**TASK PROMPT**. Copy out the listing from its start through the line containing "info@spaziopharma.it", switching "Témata" to "Témy" and leaving everything else unchanged.

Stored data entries
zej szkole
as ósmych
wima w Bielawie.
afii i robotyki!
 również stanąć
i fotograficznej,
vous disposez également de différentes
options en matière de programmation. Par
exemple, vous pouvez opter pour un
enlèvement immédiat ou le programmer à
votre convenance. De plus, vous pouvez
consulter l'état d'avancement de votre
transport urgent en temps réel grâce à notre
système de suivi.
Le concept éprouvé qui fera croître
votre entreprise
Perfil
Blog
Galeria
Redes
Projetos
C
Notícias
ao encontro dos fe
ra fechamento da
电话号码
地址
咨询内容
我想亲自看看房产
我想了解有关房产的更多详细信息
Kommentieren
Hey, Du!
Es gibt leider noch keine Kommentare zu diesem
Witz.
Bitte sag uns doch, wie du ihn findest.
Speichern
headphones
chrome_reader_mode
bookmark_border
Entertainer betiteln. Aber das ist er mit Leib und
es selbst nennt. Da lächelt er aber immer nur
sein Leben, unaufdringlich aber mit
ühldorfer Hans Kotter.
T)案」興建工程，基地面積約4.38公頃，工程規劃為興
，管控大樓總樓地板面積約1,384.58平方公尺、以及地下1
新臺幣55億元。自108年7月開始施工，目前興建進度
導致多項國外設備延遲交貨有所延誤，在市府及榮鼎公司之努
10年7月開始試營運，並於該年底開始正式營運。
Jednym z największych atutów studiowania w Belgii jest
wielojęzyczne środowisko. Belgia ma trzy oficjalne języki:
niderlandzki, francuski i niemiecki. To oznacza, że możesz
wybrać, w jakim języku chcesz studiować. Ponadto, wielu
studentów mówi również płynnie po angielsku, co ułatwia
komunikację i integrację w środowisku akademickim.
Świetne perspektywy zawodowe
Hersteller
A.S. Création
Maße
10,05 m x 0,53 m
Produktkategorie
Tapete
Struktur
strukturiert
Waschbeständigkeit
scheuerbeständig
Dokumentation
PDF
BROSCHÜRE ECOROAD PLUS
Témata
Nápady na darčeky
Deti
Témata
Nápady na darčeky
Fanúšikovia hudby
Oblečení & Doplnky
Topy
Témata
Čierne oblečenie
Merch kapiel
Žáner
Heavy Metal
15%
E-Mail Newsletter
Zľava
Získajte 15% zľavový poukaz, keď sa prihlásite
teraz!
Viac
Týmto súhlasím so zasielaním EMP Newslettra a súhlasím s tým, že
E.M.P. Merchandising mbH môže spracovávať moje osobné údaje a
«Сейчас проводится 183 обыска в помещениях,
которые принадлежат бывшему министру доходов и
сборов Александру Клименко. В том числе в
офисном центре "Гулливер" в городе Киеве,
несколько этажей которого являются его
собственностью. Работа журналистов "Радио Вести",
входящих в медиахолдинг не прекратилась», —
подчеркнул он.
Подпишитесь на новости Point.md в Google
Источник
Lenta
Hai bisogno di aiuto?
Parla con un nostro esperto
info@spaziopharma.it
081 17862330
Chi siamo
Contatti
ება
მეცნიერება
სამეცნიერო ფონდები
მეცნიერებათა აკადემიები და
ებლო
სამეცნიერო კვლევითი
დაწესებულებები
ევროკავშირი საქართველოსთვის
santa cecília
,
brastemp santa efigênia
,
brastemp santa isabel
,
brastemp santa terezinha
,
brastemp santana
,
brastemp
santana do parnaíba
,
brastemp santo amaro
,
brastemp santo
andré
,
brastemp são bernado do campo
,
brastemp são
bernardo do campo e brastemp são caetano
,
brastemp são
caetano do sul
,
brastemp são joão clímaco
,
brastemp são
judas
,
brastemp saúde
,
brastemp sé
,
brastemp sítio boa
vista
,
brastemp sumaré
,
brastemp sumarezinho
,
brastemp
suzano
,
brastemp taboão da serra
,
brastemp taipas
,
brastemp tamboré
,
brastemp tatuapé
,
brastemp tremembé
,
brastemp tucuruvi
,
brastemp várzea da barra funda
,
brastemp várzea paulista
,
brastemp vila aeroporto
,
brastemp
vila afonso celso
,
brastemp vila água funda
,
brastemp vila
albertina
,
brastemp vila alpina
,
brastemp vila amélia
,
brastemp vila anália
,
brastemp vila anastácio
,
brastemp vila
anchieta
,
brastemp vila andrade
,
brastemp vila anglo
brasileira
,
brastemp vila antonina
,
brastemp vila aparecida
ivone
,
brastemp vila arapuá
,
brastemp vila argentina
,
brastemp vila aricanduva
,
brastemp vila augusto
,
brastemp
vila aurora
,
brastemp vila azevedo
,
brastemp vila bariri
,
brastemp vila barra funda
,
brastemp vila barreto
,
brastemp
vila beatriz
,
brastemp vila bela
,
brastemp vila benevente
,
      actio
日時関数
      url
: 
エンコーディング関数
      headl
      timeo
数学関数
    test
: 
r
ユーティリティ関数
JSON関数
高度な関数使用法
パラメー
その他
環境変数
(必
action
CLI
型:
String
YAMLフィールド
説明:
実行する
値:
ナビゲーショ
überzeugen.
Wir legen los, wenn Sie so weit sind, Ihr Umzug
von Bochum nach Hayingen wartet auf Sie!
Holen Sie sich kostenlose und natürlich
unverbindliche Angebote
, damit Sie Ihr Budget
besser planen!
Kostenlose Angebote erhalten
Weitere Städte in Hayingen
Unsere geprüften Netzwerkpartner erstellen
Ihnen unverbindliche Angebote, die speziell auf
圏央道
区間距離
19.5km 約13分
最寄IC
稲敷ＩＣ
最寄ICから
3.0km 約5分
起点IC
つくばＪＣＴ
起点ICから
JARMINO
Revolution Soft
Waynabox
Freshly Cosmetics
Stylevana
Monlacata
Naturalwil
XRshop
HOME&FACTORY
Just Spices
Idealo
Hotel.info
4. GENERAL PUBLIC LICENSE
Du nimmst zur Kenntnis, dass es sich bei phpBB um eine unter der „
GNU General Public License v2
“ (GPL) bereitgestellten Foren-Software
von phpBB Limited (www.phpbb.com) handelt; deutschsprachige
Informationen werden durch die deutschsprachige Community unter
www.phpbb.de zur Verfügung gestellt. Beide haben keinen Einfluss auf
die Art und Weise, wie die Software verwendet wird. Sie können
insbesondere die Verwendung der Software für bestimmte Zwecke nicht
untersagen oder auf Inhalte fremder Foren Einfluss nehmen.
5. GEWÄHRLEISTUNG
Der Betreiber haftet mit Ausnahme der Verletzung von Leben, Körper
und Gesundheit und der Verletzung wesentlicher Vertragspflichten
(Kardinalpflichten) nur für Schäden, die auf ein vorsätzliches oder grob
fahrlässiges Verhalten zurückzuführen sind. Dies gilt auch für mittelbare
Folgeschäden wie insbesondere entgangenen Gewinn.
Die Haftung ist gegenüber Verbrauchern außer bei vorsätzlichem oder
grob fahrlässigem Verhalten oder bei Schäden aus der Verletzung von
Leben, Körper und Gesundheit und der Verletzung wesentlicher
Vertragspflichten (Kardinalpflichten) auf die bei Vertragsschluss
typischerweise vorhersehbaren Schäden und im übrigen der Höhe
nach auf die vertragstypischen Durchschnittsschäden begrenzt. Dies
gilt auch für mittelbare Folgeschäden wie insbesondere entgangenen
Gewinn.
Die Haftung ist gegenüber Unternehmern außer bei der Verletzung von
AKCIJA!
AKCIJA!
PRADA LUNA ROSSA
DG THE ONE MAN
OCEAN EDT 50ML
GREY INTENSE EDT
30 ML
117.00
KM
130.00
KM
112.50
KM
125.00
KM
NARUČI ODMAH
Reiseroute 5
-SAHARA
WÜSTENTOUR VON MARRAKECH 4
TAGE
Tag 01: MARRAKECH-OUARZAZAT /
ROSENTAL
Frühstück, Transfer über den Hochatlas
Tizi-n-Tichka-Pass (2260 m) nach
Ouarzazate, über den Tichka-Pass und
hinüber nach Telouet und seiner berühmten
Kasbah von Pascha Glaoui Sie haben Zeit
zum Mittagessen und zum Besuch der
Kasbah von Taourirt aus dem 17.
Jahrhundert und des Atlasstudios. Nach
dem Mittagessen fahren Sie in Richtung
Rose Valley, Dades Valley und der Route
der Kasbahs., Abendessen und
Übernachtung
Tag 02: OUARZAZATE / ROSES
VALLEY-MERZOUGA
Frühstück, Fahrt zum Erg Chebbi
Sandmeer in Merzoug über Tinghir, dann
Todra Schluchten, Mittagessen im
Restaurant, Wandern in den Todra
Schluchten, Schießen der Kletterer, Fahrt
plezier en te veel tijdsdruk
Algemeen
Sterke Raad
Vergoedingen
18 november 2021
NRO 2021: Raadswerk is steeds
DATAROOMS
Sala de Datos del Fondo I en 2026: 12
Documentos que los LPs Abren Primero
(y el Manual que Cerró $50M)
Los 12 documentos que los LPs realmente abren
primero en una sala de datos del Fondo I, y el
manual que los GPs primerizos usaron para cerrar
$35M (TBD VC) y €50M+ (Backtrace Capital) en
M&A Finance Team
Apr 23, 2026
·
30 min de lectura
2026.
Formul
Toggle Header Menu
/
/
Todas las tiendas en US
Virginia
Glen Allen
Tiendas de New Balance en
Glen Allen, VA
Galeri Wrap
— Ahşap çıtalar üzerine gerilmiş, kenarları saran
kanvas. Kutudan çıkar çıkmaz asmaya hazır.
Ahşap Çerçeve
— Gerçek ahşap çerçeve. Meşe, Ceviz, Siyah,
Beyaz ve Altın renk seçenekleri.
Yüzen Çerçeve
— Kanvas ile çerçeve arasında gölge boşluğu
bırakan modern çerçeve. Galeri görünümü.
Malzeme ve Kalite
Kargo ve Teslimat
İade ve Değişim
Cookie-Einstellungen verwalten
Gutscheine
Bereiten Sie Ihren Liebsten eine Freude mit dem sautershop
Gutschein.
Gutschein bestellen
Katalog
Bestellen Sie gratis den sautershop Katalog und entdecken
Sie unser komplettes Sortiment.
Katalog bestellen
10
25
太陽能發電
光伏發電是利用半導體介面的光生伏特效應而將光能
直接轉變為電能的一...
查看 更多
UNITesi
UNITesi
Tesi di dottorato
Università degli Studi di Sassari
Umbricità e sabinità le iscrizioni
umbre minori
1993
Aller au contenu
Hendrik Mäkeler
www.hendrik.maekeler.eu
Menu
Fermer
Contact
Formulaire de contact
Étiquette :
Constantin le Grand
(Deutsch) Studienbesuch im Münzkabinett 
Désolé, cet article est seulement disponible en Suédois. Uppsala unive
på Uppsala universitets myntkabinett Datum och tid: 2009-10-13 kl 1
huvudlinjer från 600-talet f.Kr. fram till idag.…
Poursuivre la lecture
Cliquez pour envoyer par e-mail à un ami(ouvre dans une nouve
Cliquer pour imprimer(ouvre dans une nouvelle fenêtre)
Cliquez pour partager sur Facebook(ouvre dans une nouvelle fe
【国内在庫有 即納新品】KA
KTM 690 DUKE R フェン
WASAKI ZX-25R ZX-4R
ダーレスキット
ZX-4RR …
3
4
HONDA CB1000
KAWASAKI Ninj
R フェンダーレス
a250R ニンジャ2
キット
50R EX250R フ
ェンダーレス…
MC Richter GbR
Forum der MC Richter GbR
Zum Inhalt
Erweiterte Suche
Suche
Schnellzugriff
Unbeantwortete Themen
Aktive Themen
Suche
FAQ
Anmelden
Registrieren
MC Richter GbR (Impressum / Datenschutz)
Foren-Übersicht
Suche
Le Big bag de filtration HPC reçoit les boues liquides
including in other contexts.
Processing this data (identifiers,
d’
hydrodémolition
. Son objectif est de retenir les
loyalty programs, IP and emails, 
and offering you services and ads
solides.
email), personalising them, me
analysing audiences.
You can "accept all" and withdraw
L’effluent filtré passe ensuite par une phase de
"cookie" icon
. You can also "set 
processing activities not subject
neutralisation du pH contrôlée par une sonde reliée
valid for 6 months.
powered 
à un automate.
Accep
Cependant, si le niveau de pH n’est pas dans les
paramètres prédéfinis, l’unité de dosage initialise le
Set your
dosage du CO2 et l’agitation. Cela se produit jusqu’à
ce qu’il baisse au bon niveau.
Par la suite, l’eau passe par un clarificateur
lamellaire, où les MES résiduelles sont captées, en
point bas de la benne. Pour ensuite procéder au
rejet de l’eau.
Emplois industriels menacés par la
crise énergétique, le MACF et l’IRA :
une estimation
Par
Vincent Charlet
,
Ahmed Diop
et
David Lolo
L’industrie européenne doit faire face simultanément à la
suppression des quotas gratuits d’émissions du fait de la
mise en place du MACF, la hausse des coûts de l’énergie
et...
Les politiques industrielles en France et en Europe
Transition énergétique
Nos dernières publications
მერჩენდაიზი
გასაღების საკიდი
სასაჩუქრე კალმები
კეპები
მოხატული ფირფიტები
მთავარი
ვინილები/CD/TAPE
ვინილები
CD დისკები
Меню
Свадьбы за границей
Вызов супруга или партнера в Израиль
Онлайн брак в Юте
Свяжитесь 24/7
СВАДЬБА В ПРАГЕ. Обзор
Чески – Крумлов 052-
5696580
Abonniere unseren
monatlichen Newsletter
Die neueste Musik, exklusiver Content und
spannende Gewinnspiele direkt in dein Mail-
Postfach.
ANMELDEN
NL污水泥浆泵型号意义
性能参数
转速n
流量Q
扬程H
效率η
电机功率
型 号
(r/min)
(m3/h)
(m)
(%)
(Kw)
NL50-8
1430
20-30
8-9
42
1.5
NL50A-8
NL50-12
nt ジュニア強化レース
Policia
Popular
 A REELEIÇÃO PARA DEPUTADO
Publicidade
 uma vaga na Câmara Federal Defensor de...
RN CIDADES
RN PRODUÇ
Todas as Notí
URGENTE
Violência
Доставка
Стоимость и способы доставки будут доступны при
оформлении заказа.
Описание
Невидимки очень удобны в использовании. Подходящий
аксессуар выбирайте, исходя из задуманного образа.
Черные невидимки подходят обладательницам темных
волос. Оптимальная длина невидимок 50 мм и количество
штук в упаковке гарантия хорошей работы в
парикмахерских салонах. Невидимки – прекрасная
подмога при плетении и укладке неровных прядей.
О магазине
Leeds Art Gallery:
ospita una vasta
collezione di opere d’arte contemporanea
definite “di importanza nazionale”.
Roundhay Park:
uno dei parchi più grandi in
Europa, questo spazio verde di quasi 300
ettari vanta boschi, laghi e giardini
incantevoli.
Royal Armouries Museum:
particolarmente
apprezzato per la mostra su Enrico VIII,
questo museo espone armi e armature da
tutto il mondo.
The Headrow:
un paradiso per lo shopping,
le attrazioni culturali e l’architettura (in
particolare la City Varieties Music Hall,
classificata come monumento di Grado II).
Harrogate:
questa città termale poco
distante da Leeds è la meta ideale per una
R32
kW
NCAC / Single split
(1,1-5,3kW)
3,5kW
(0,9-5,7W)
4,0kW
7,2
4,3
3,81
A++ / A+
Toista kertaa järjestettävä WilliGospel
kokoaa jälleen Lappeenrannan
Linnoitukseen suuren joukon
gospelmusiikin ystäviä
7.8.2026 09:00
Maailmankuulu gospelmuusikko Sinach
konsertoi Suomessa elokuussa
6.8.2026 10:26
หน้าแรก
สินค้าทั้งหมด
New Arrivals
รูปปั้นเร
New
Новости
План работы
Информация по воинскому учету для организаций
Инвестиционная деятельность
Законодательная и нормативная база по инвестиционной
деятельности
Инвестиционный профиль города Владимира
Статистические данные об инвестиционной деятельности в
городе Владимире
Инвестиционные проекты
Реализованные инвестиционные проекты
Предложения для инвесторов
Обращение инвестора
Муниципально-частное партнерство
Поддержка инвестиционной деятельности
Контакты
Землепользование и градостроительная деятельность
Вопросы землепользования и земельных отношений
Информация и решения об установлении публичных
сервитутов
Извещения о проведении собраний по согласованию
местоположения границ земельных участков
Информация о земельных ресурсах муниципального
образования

**YOUR RESPONSE**.
zej szkole
as ósmych
wima w Bielawie.
afii i robotyki!
 również stanąć
i fotograficznej,
vous disposez également de différentes
options en matière de programmation. Par
exemple, vous pouvez opter pour un
enlèvement immédiat ou le programmer à
votre convenance. De plus, vous pouvez
consulter l'état d'avancement de votre
transport urgent en temps réel grâce à notre
système de suivi.
Le concept éprouvé qui fera croître
votre entreprise
Perfil
Blog
Galeria
Redes
Projetos
C
Notícias
ao encontro dos fe
ra fechamento da
电话号码
地址
咨询内容
我想亲自看看房产
我想了解有关房产的更多详细信息
Kommentieren
Hey, Du!
Es gibt leider noch keine Kommentare zu diesem
Witz.
Bitte sag uns doch, wie du ihn findest.
Speichern
headphones
chrome_reader_mode
bookmark_border
Entertainer betiteln. Aber das ist er mit Leib und
es selbst nennt. Da lächelt er aber immer nur
sein Leben, unaufdringlich aber mit
ühldorfer Hans Kotter.
T)案」興建工程，基地面積約4.38公頃，工程規劃為興
，管控大樓總樓地板面積約1,384.58平方公尺、以及地下1
新臺幣55億元。自108年7月開始施工，目前興建進度
導致多項國外設備延遲交貨有所延誤，在市府及榮鼎公司之努
10年7月開始試營運，並於該年底開始正式營運。
Jednym z największych atutów studiowania w Belgii jest
wielojęzyczne środowisko. Belgia ma trzy oficjalne języki:
niderlandzki, francuski i niemiecki. To oznacza, że możesz
wybrać, w jakim języku chcesz studiować. Ponadto, wielu
studentów mówi również płynnie po angielsku, co ułatwia
komunikację i integrację w środowisku akademickim.
Świetne perspektywy zawodowe
Hersteller
A.S. Création
Maße
10,05 m x 0,53 m
Produktkategorie
Tapete
Struktur
strukturiert
Waschbeständigkeit
scheuerbeständig
Dokumentation
PDF
BROSCHÜRE ECOROAD PLUS
Témy
Nápady na darčeky
Deti
Témy
Nápady na darčeky
Fanúšikovia hudby
Oblečení & Doplnky
Topy
Témy
Čierne oblečenie
Merch kapiel
Žáner
Heavy Metal
15%
E-Mail Newsletter
Zľava
Získajte 15% zľavový poukaz, keď sa prihlásite
teraz!
Viac
Týmto súhlasím so zasielaním EMP Newslettra a súhlasím s tým, že
E.M.P. Merchandising mbH môže spracovávať moje osobné údaje a
«Сейчас проводится 183 обыска в помещениях,
которые принадлежат бывшему министру доходов и
сборов Александру Клименко. В том числе в
офисном центре "Гулливер" в городе Киеве,
несколько этажей которого являются его
собственностью. Работа журналистов "Радио Вести",
входящих в медиахолдинг не прекратилась», —
подчеркнул он.
Подпишитесь на новости Point.md в Google
Источник
Lenta
Hai bisogno di aiuto?
Parla con un nostro esperto
info@spaziopharma.it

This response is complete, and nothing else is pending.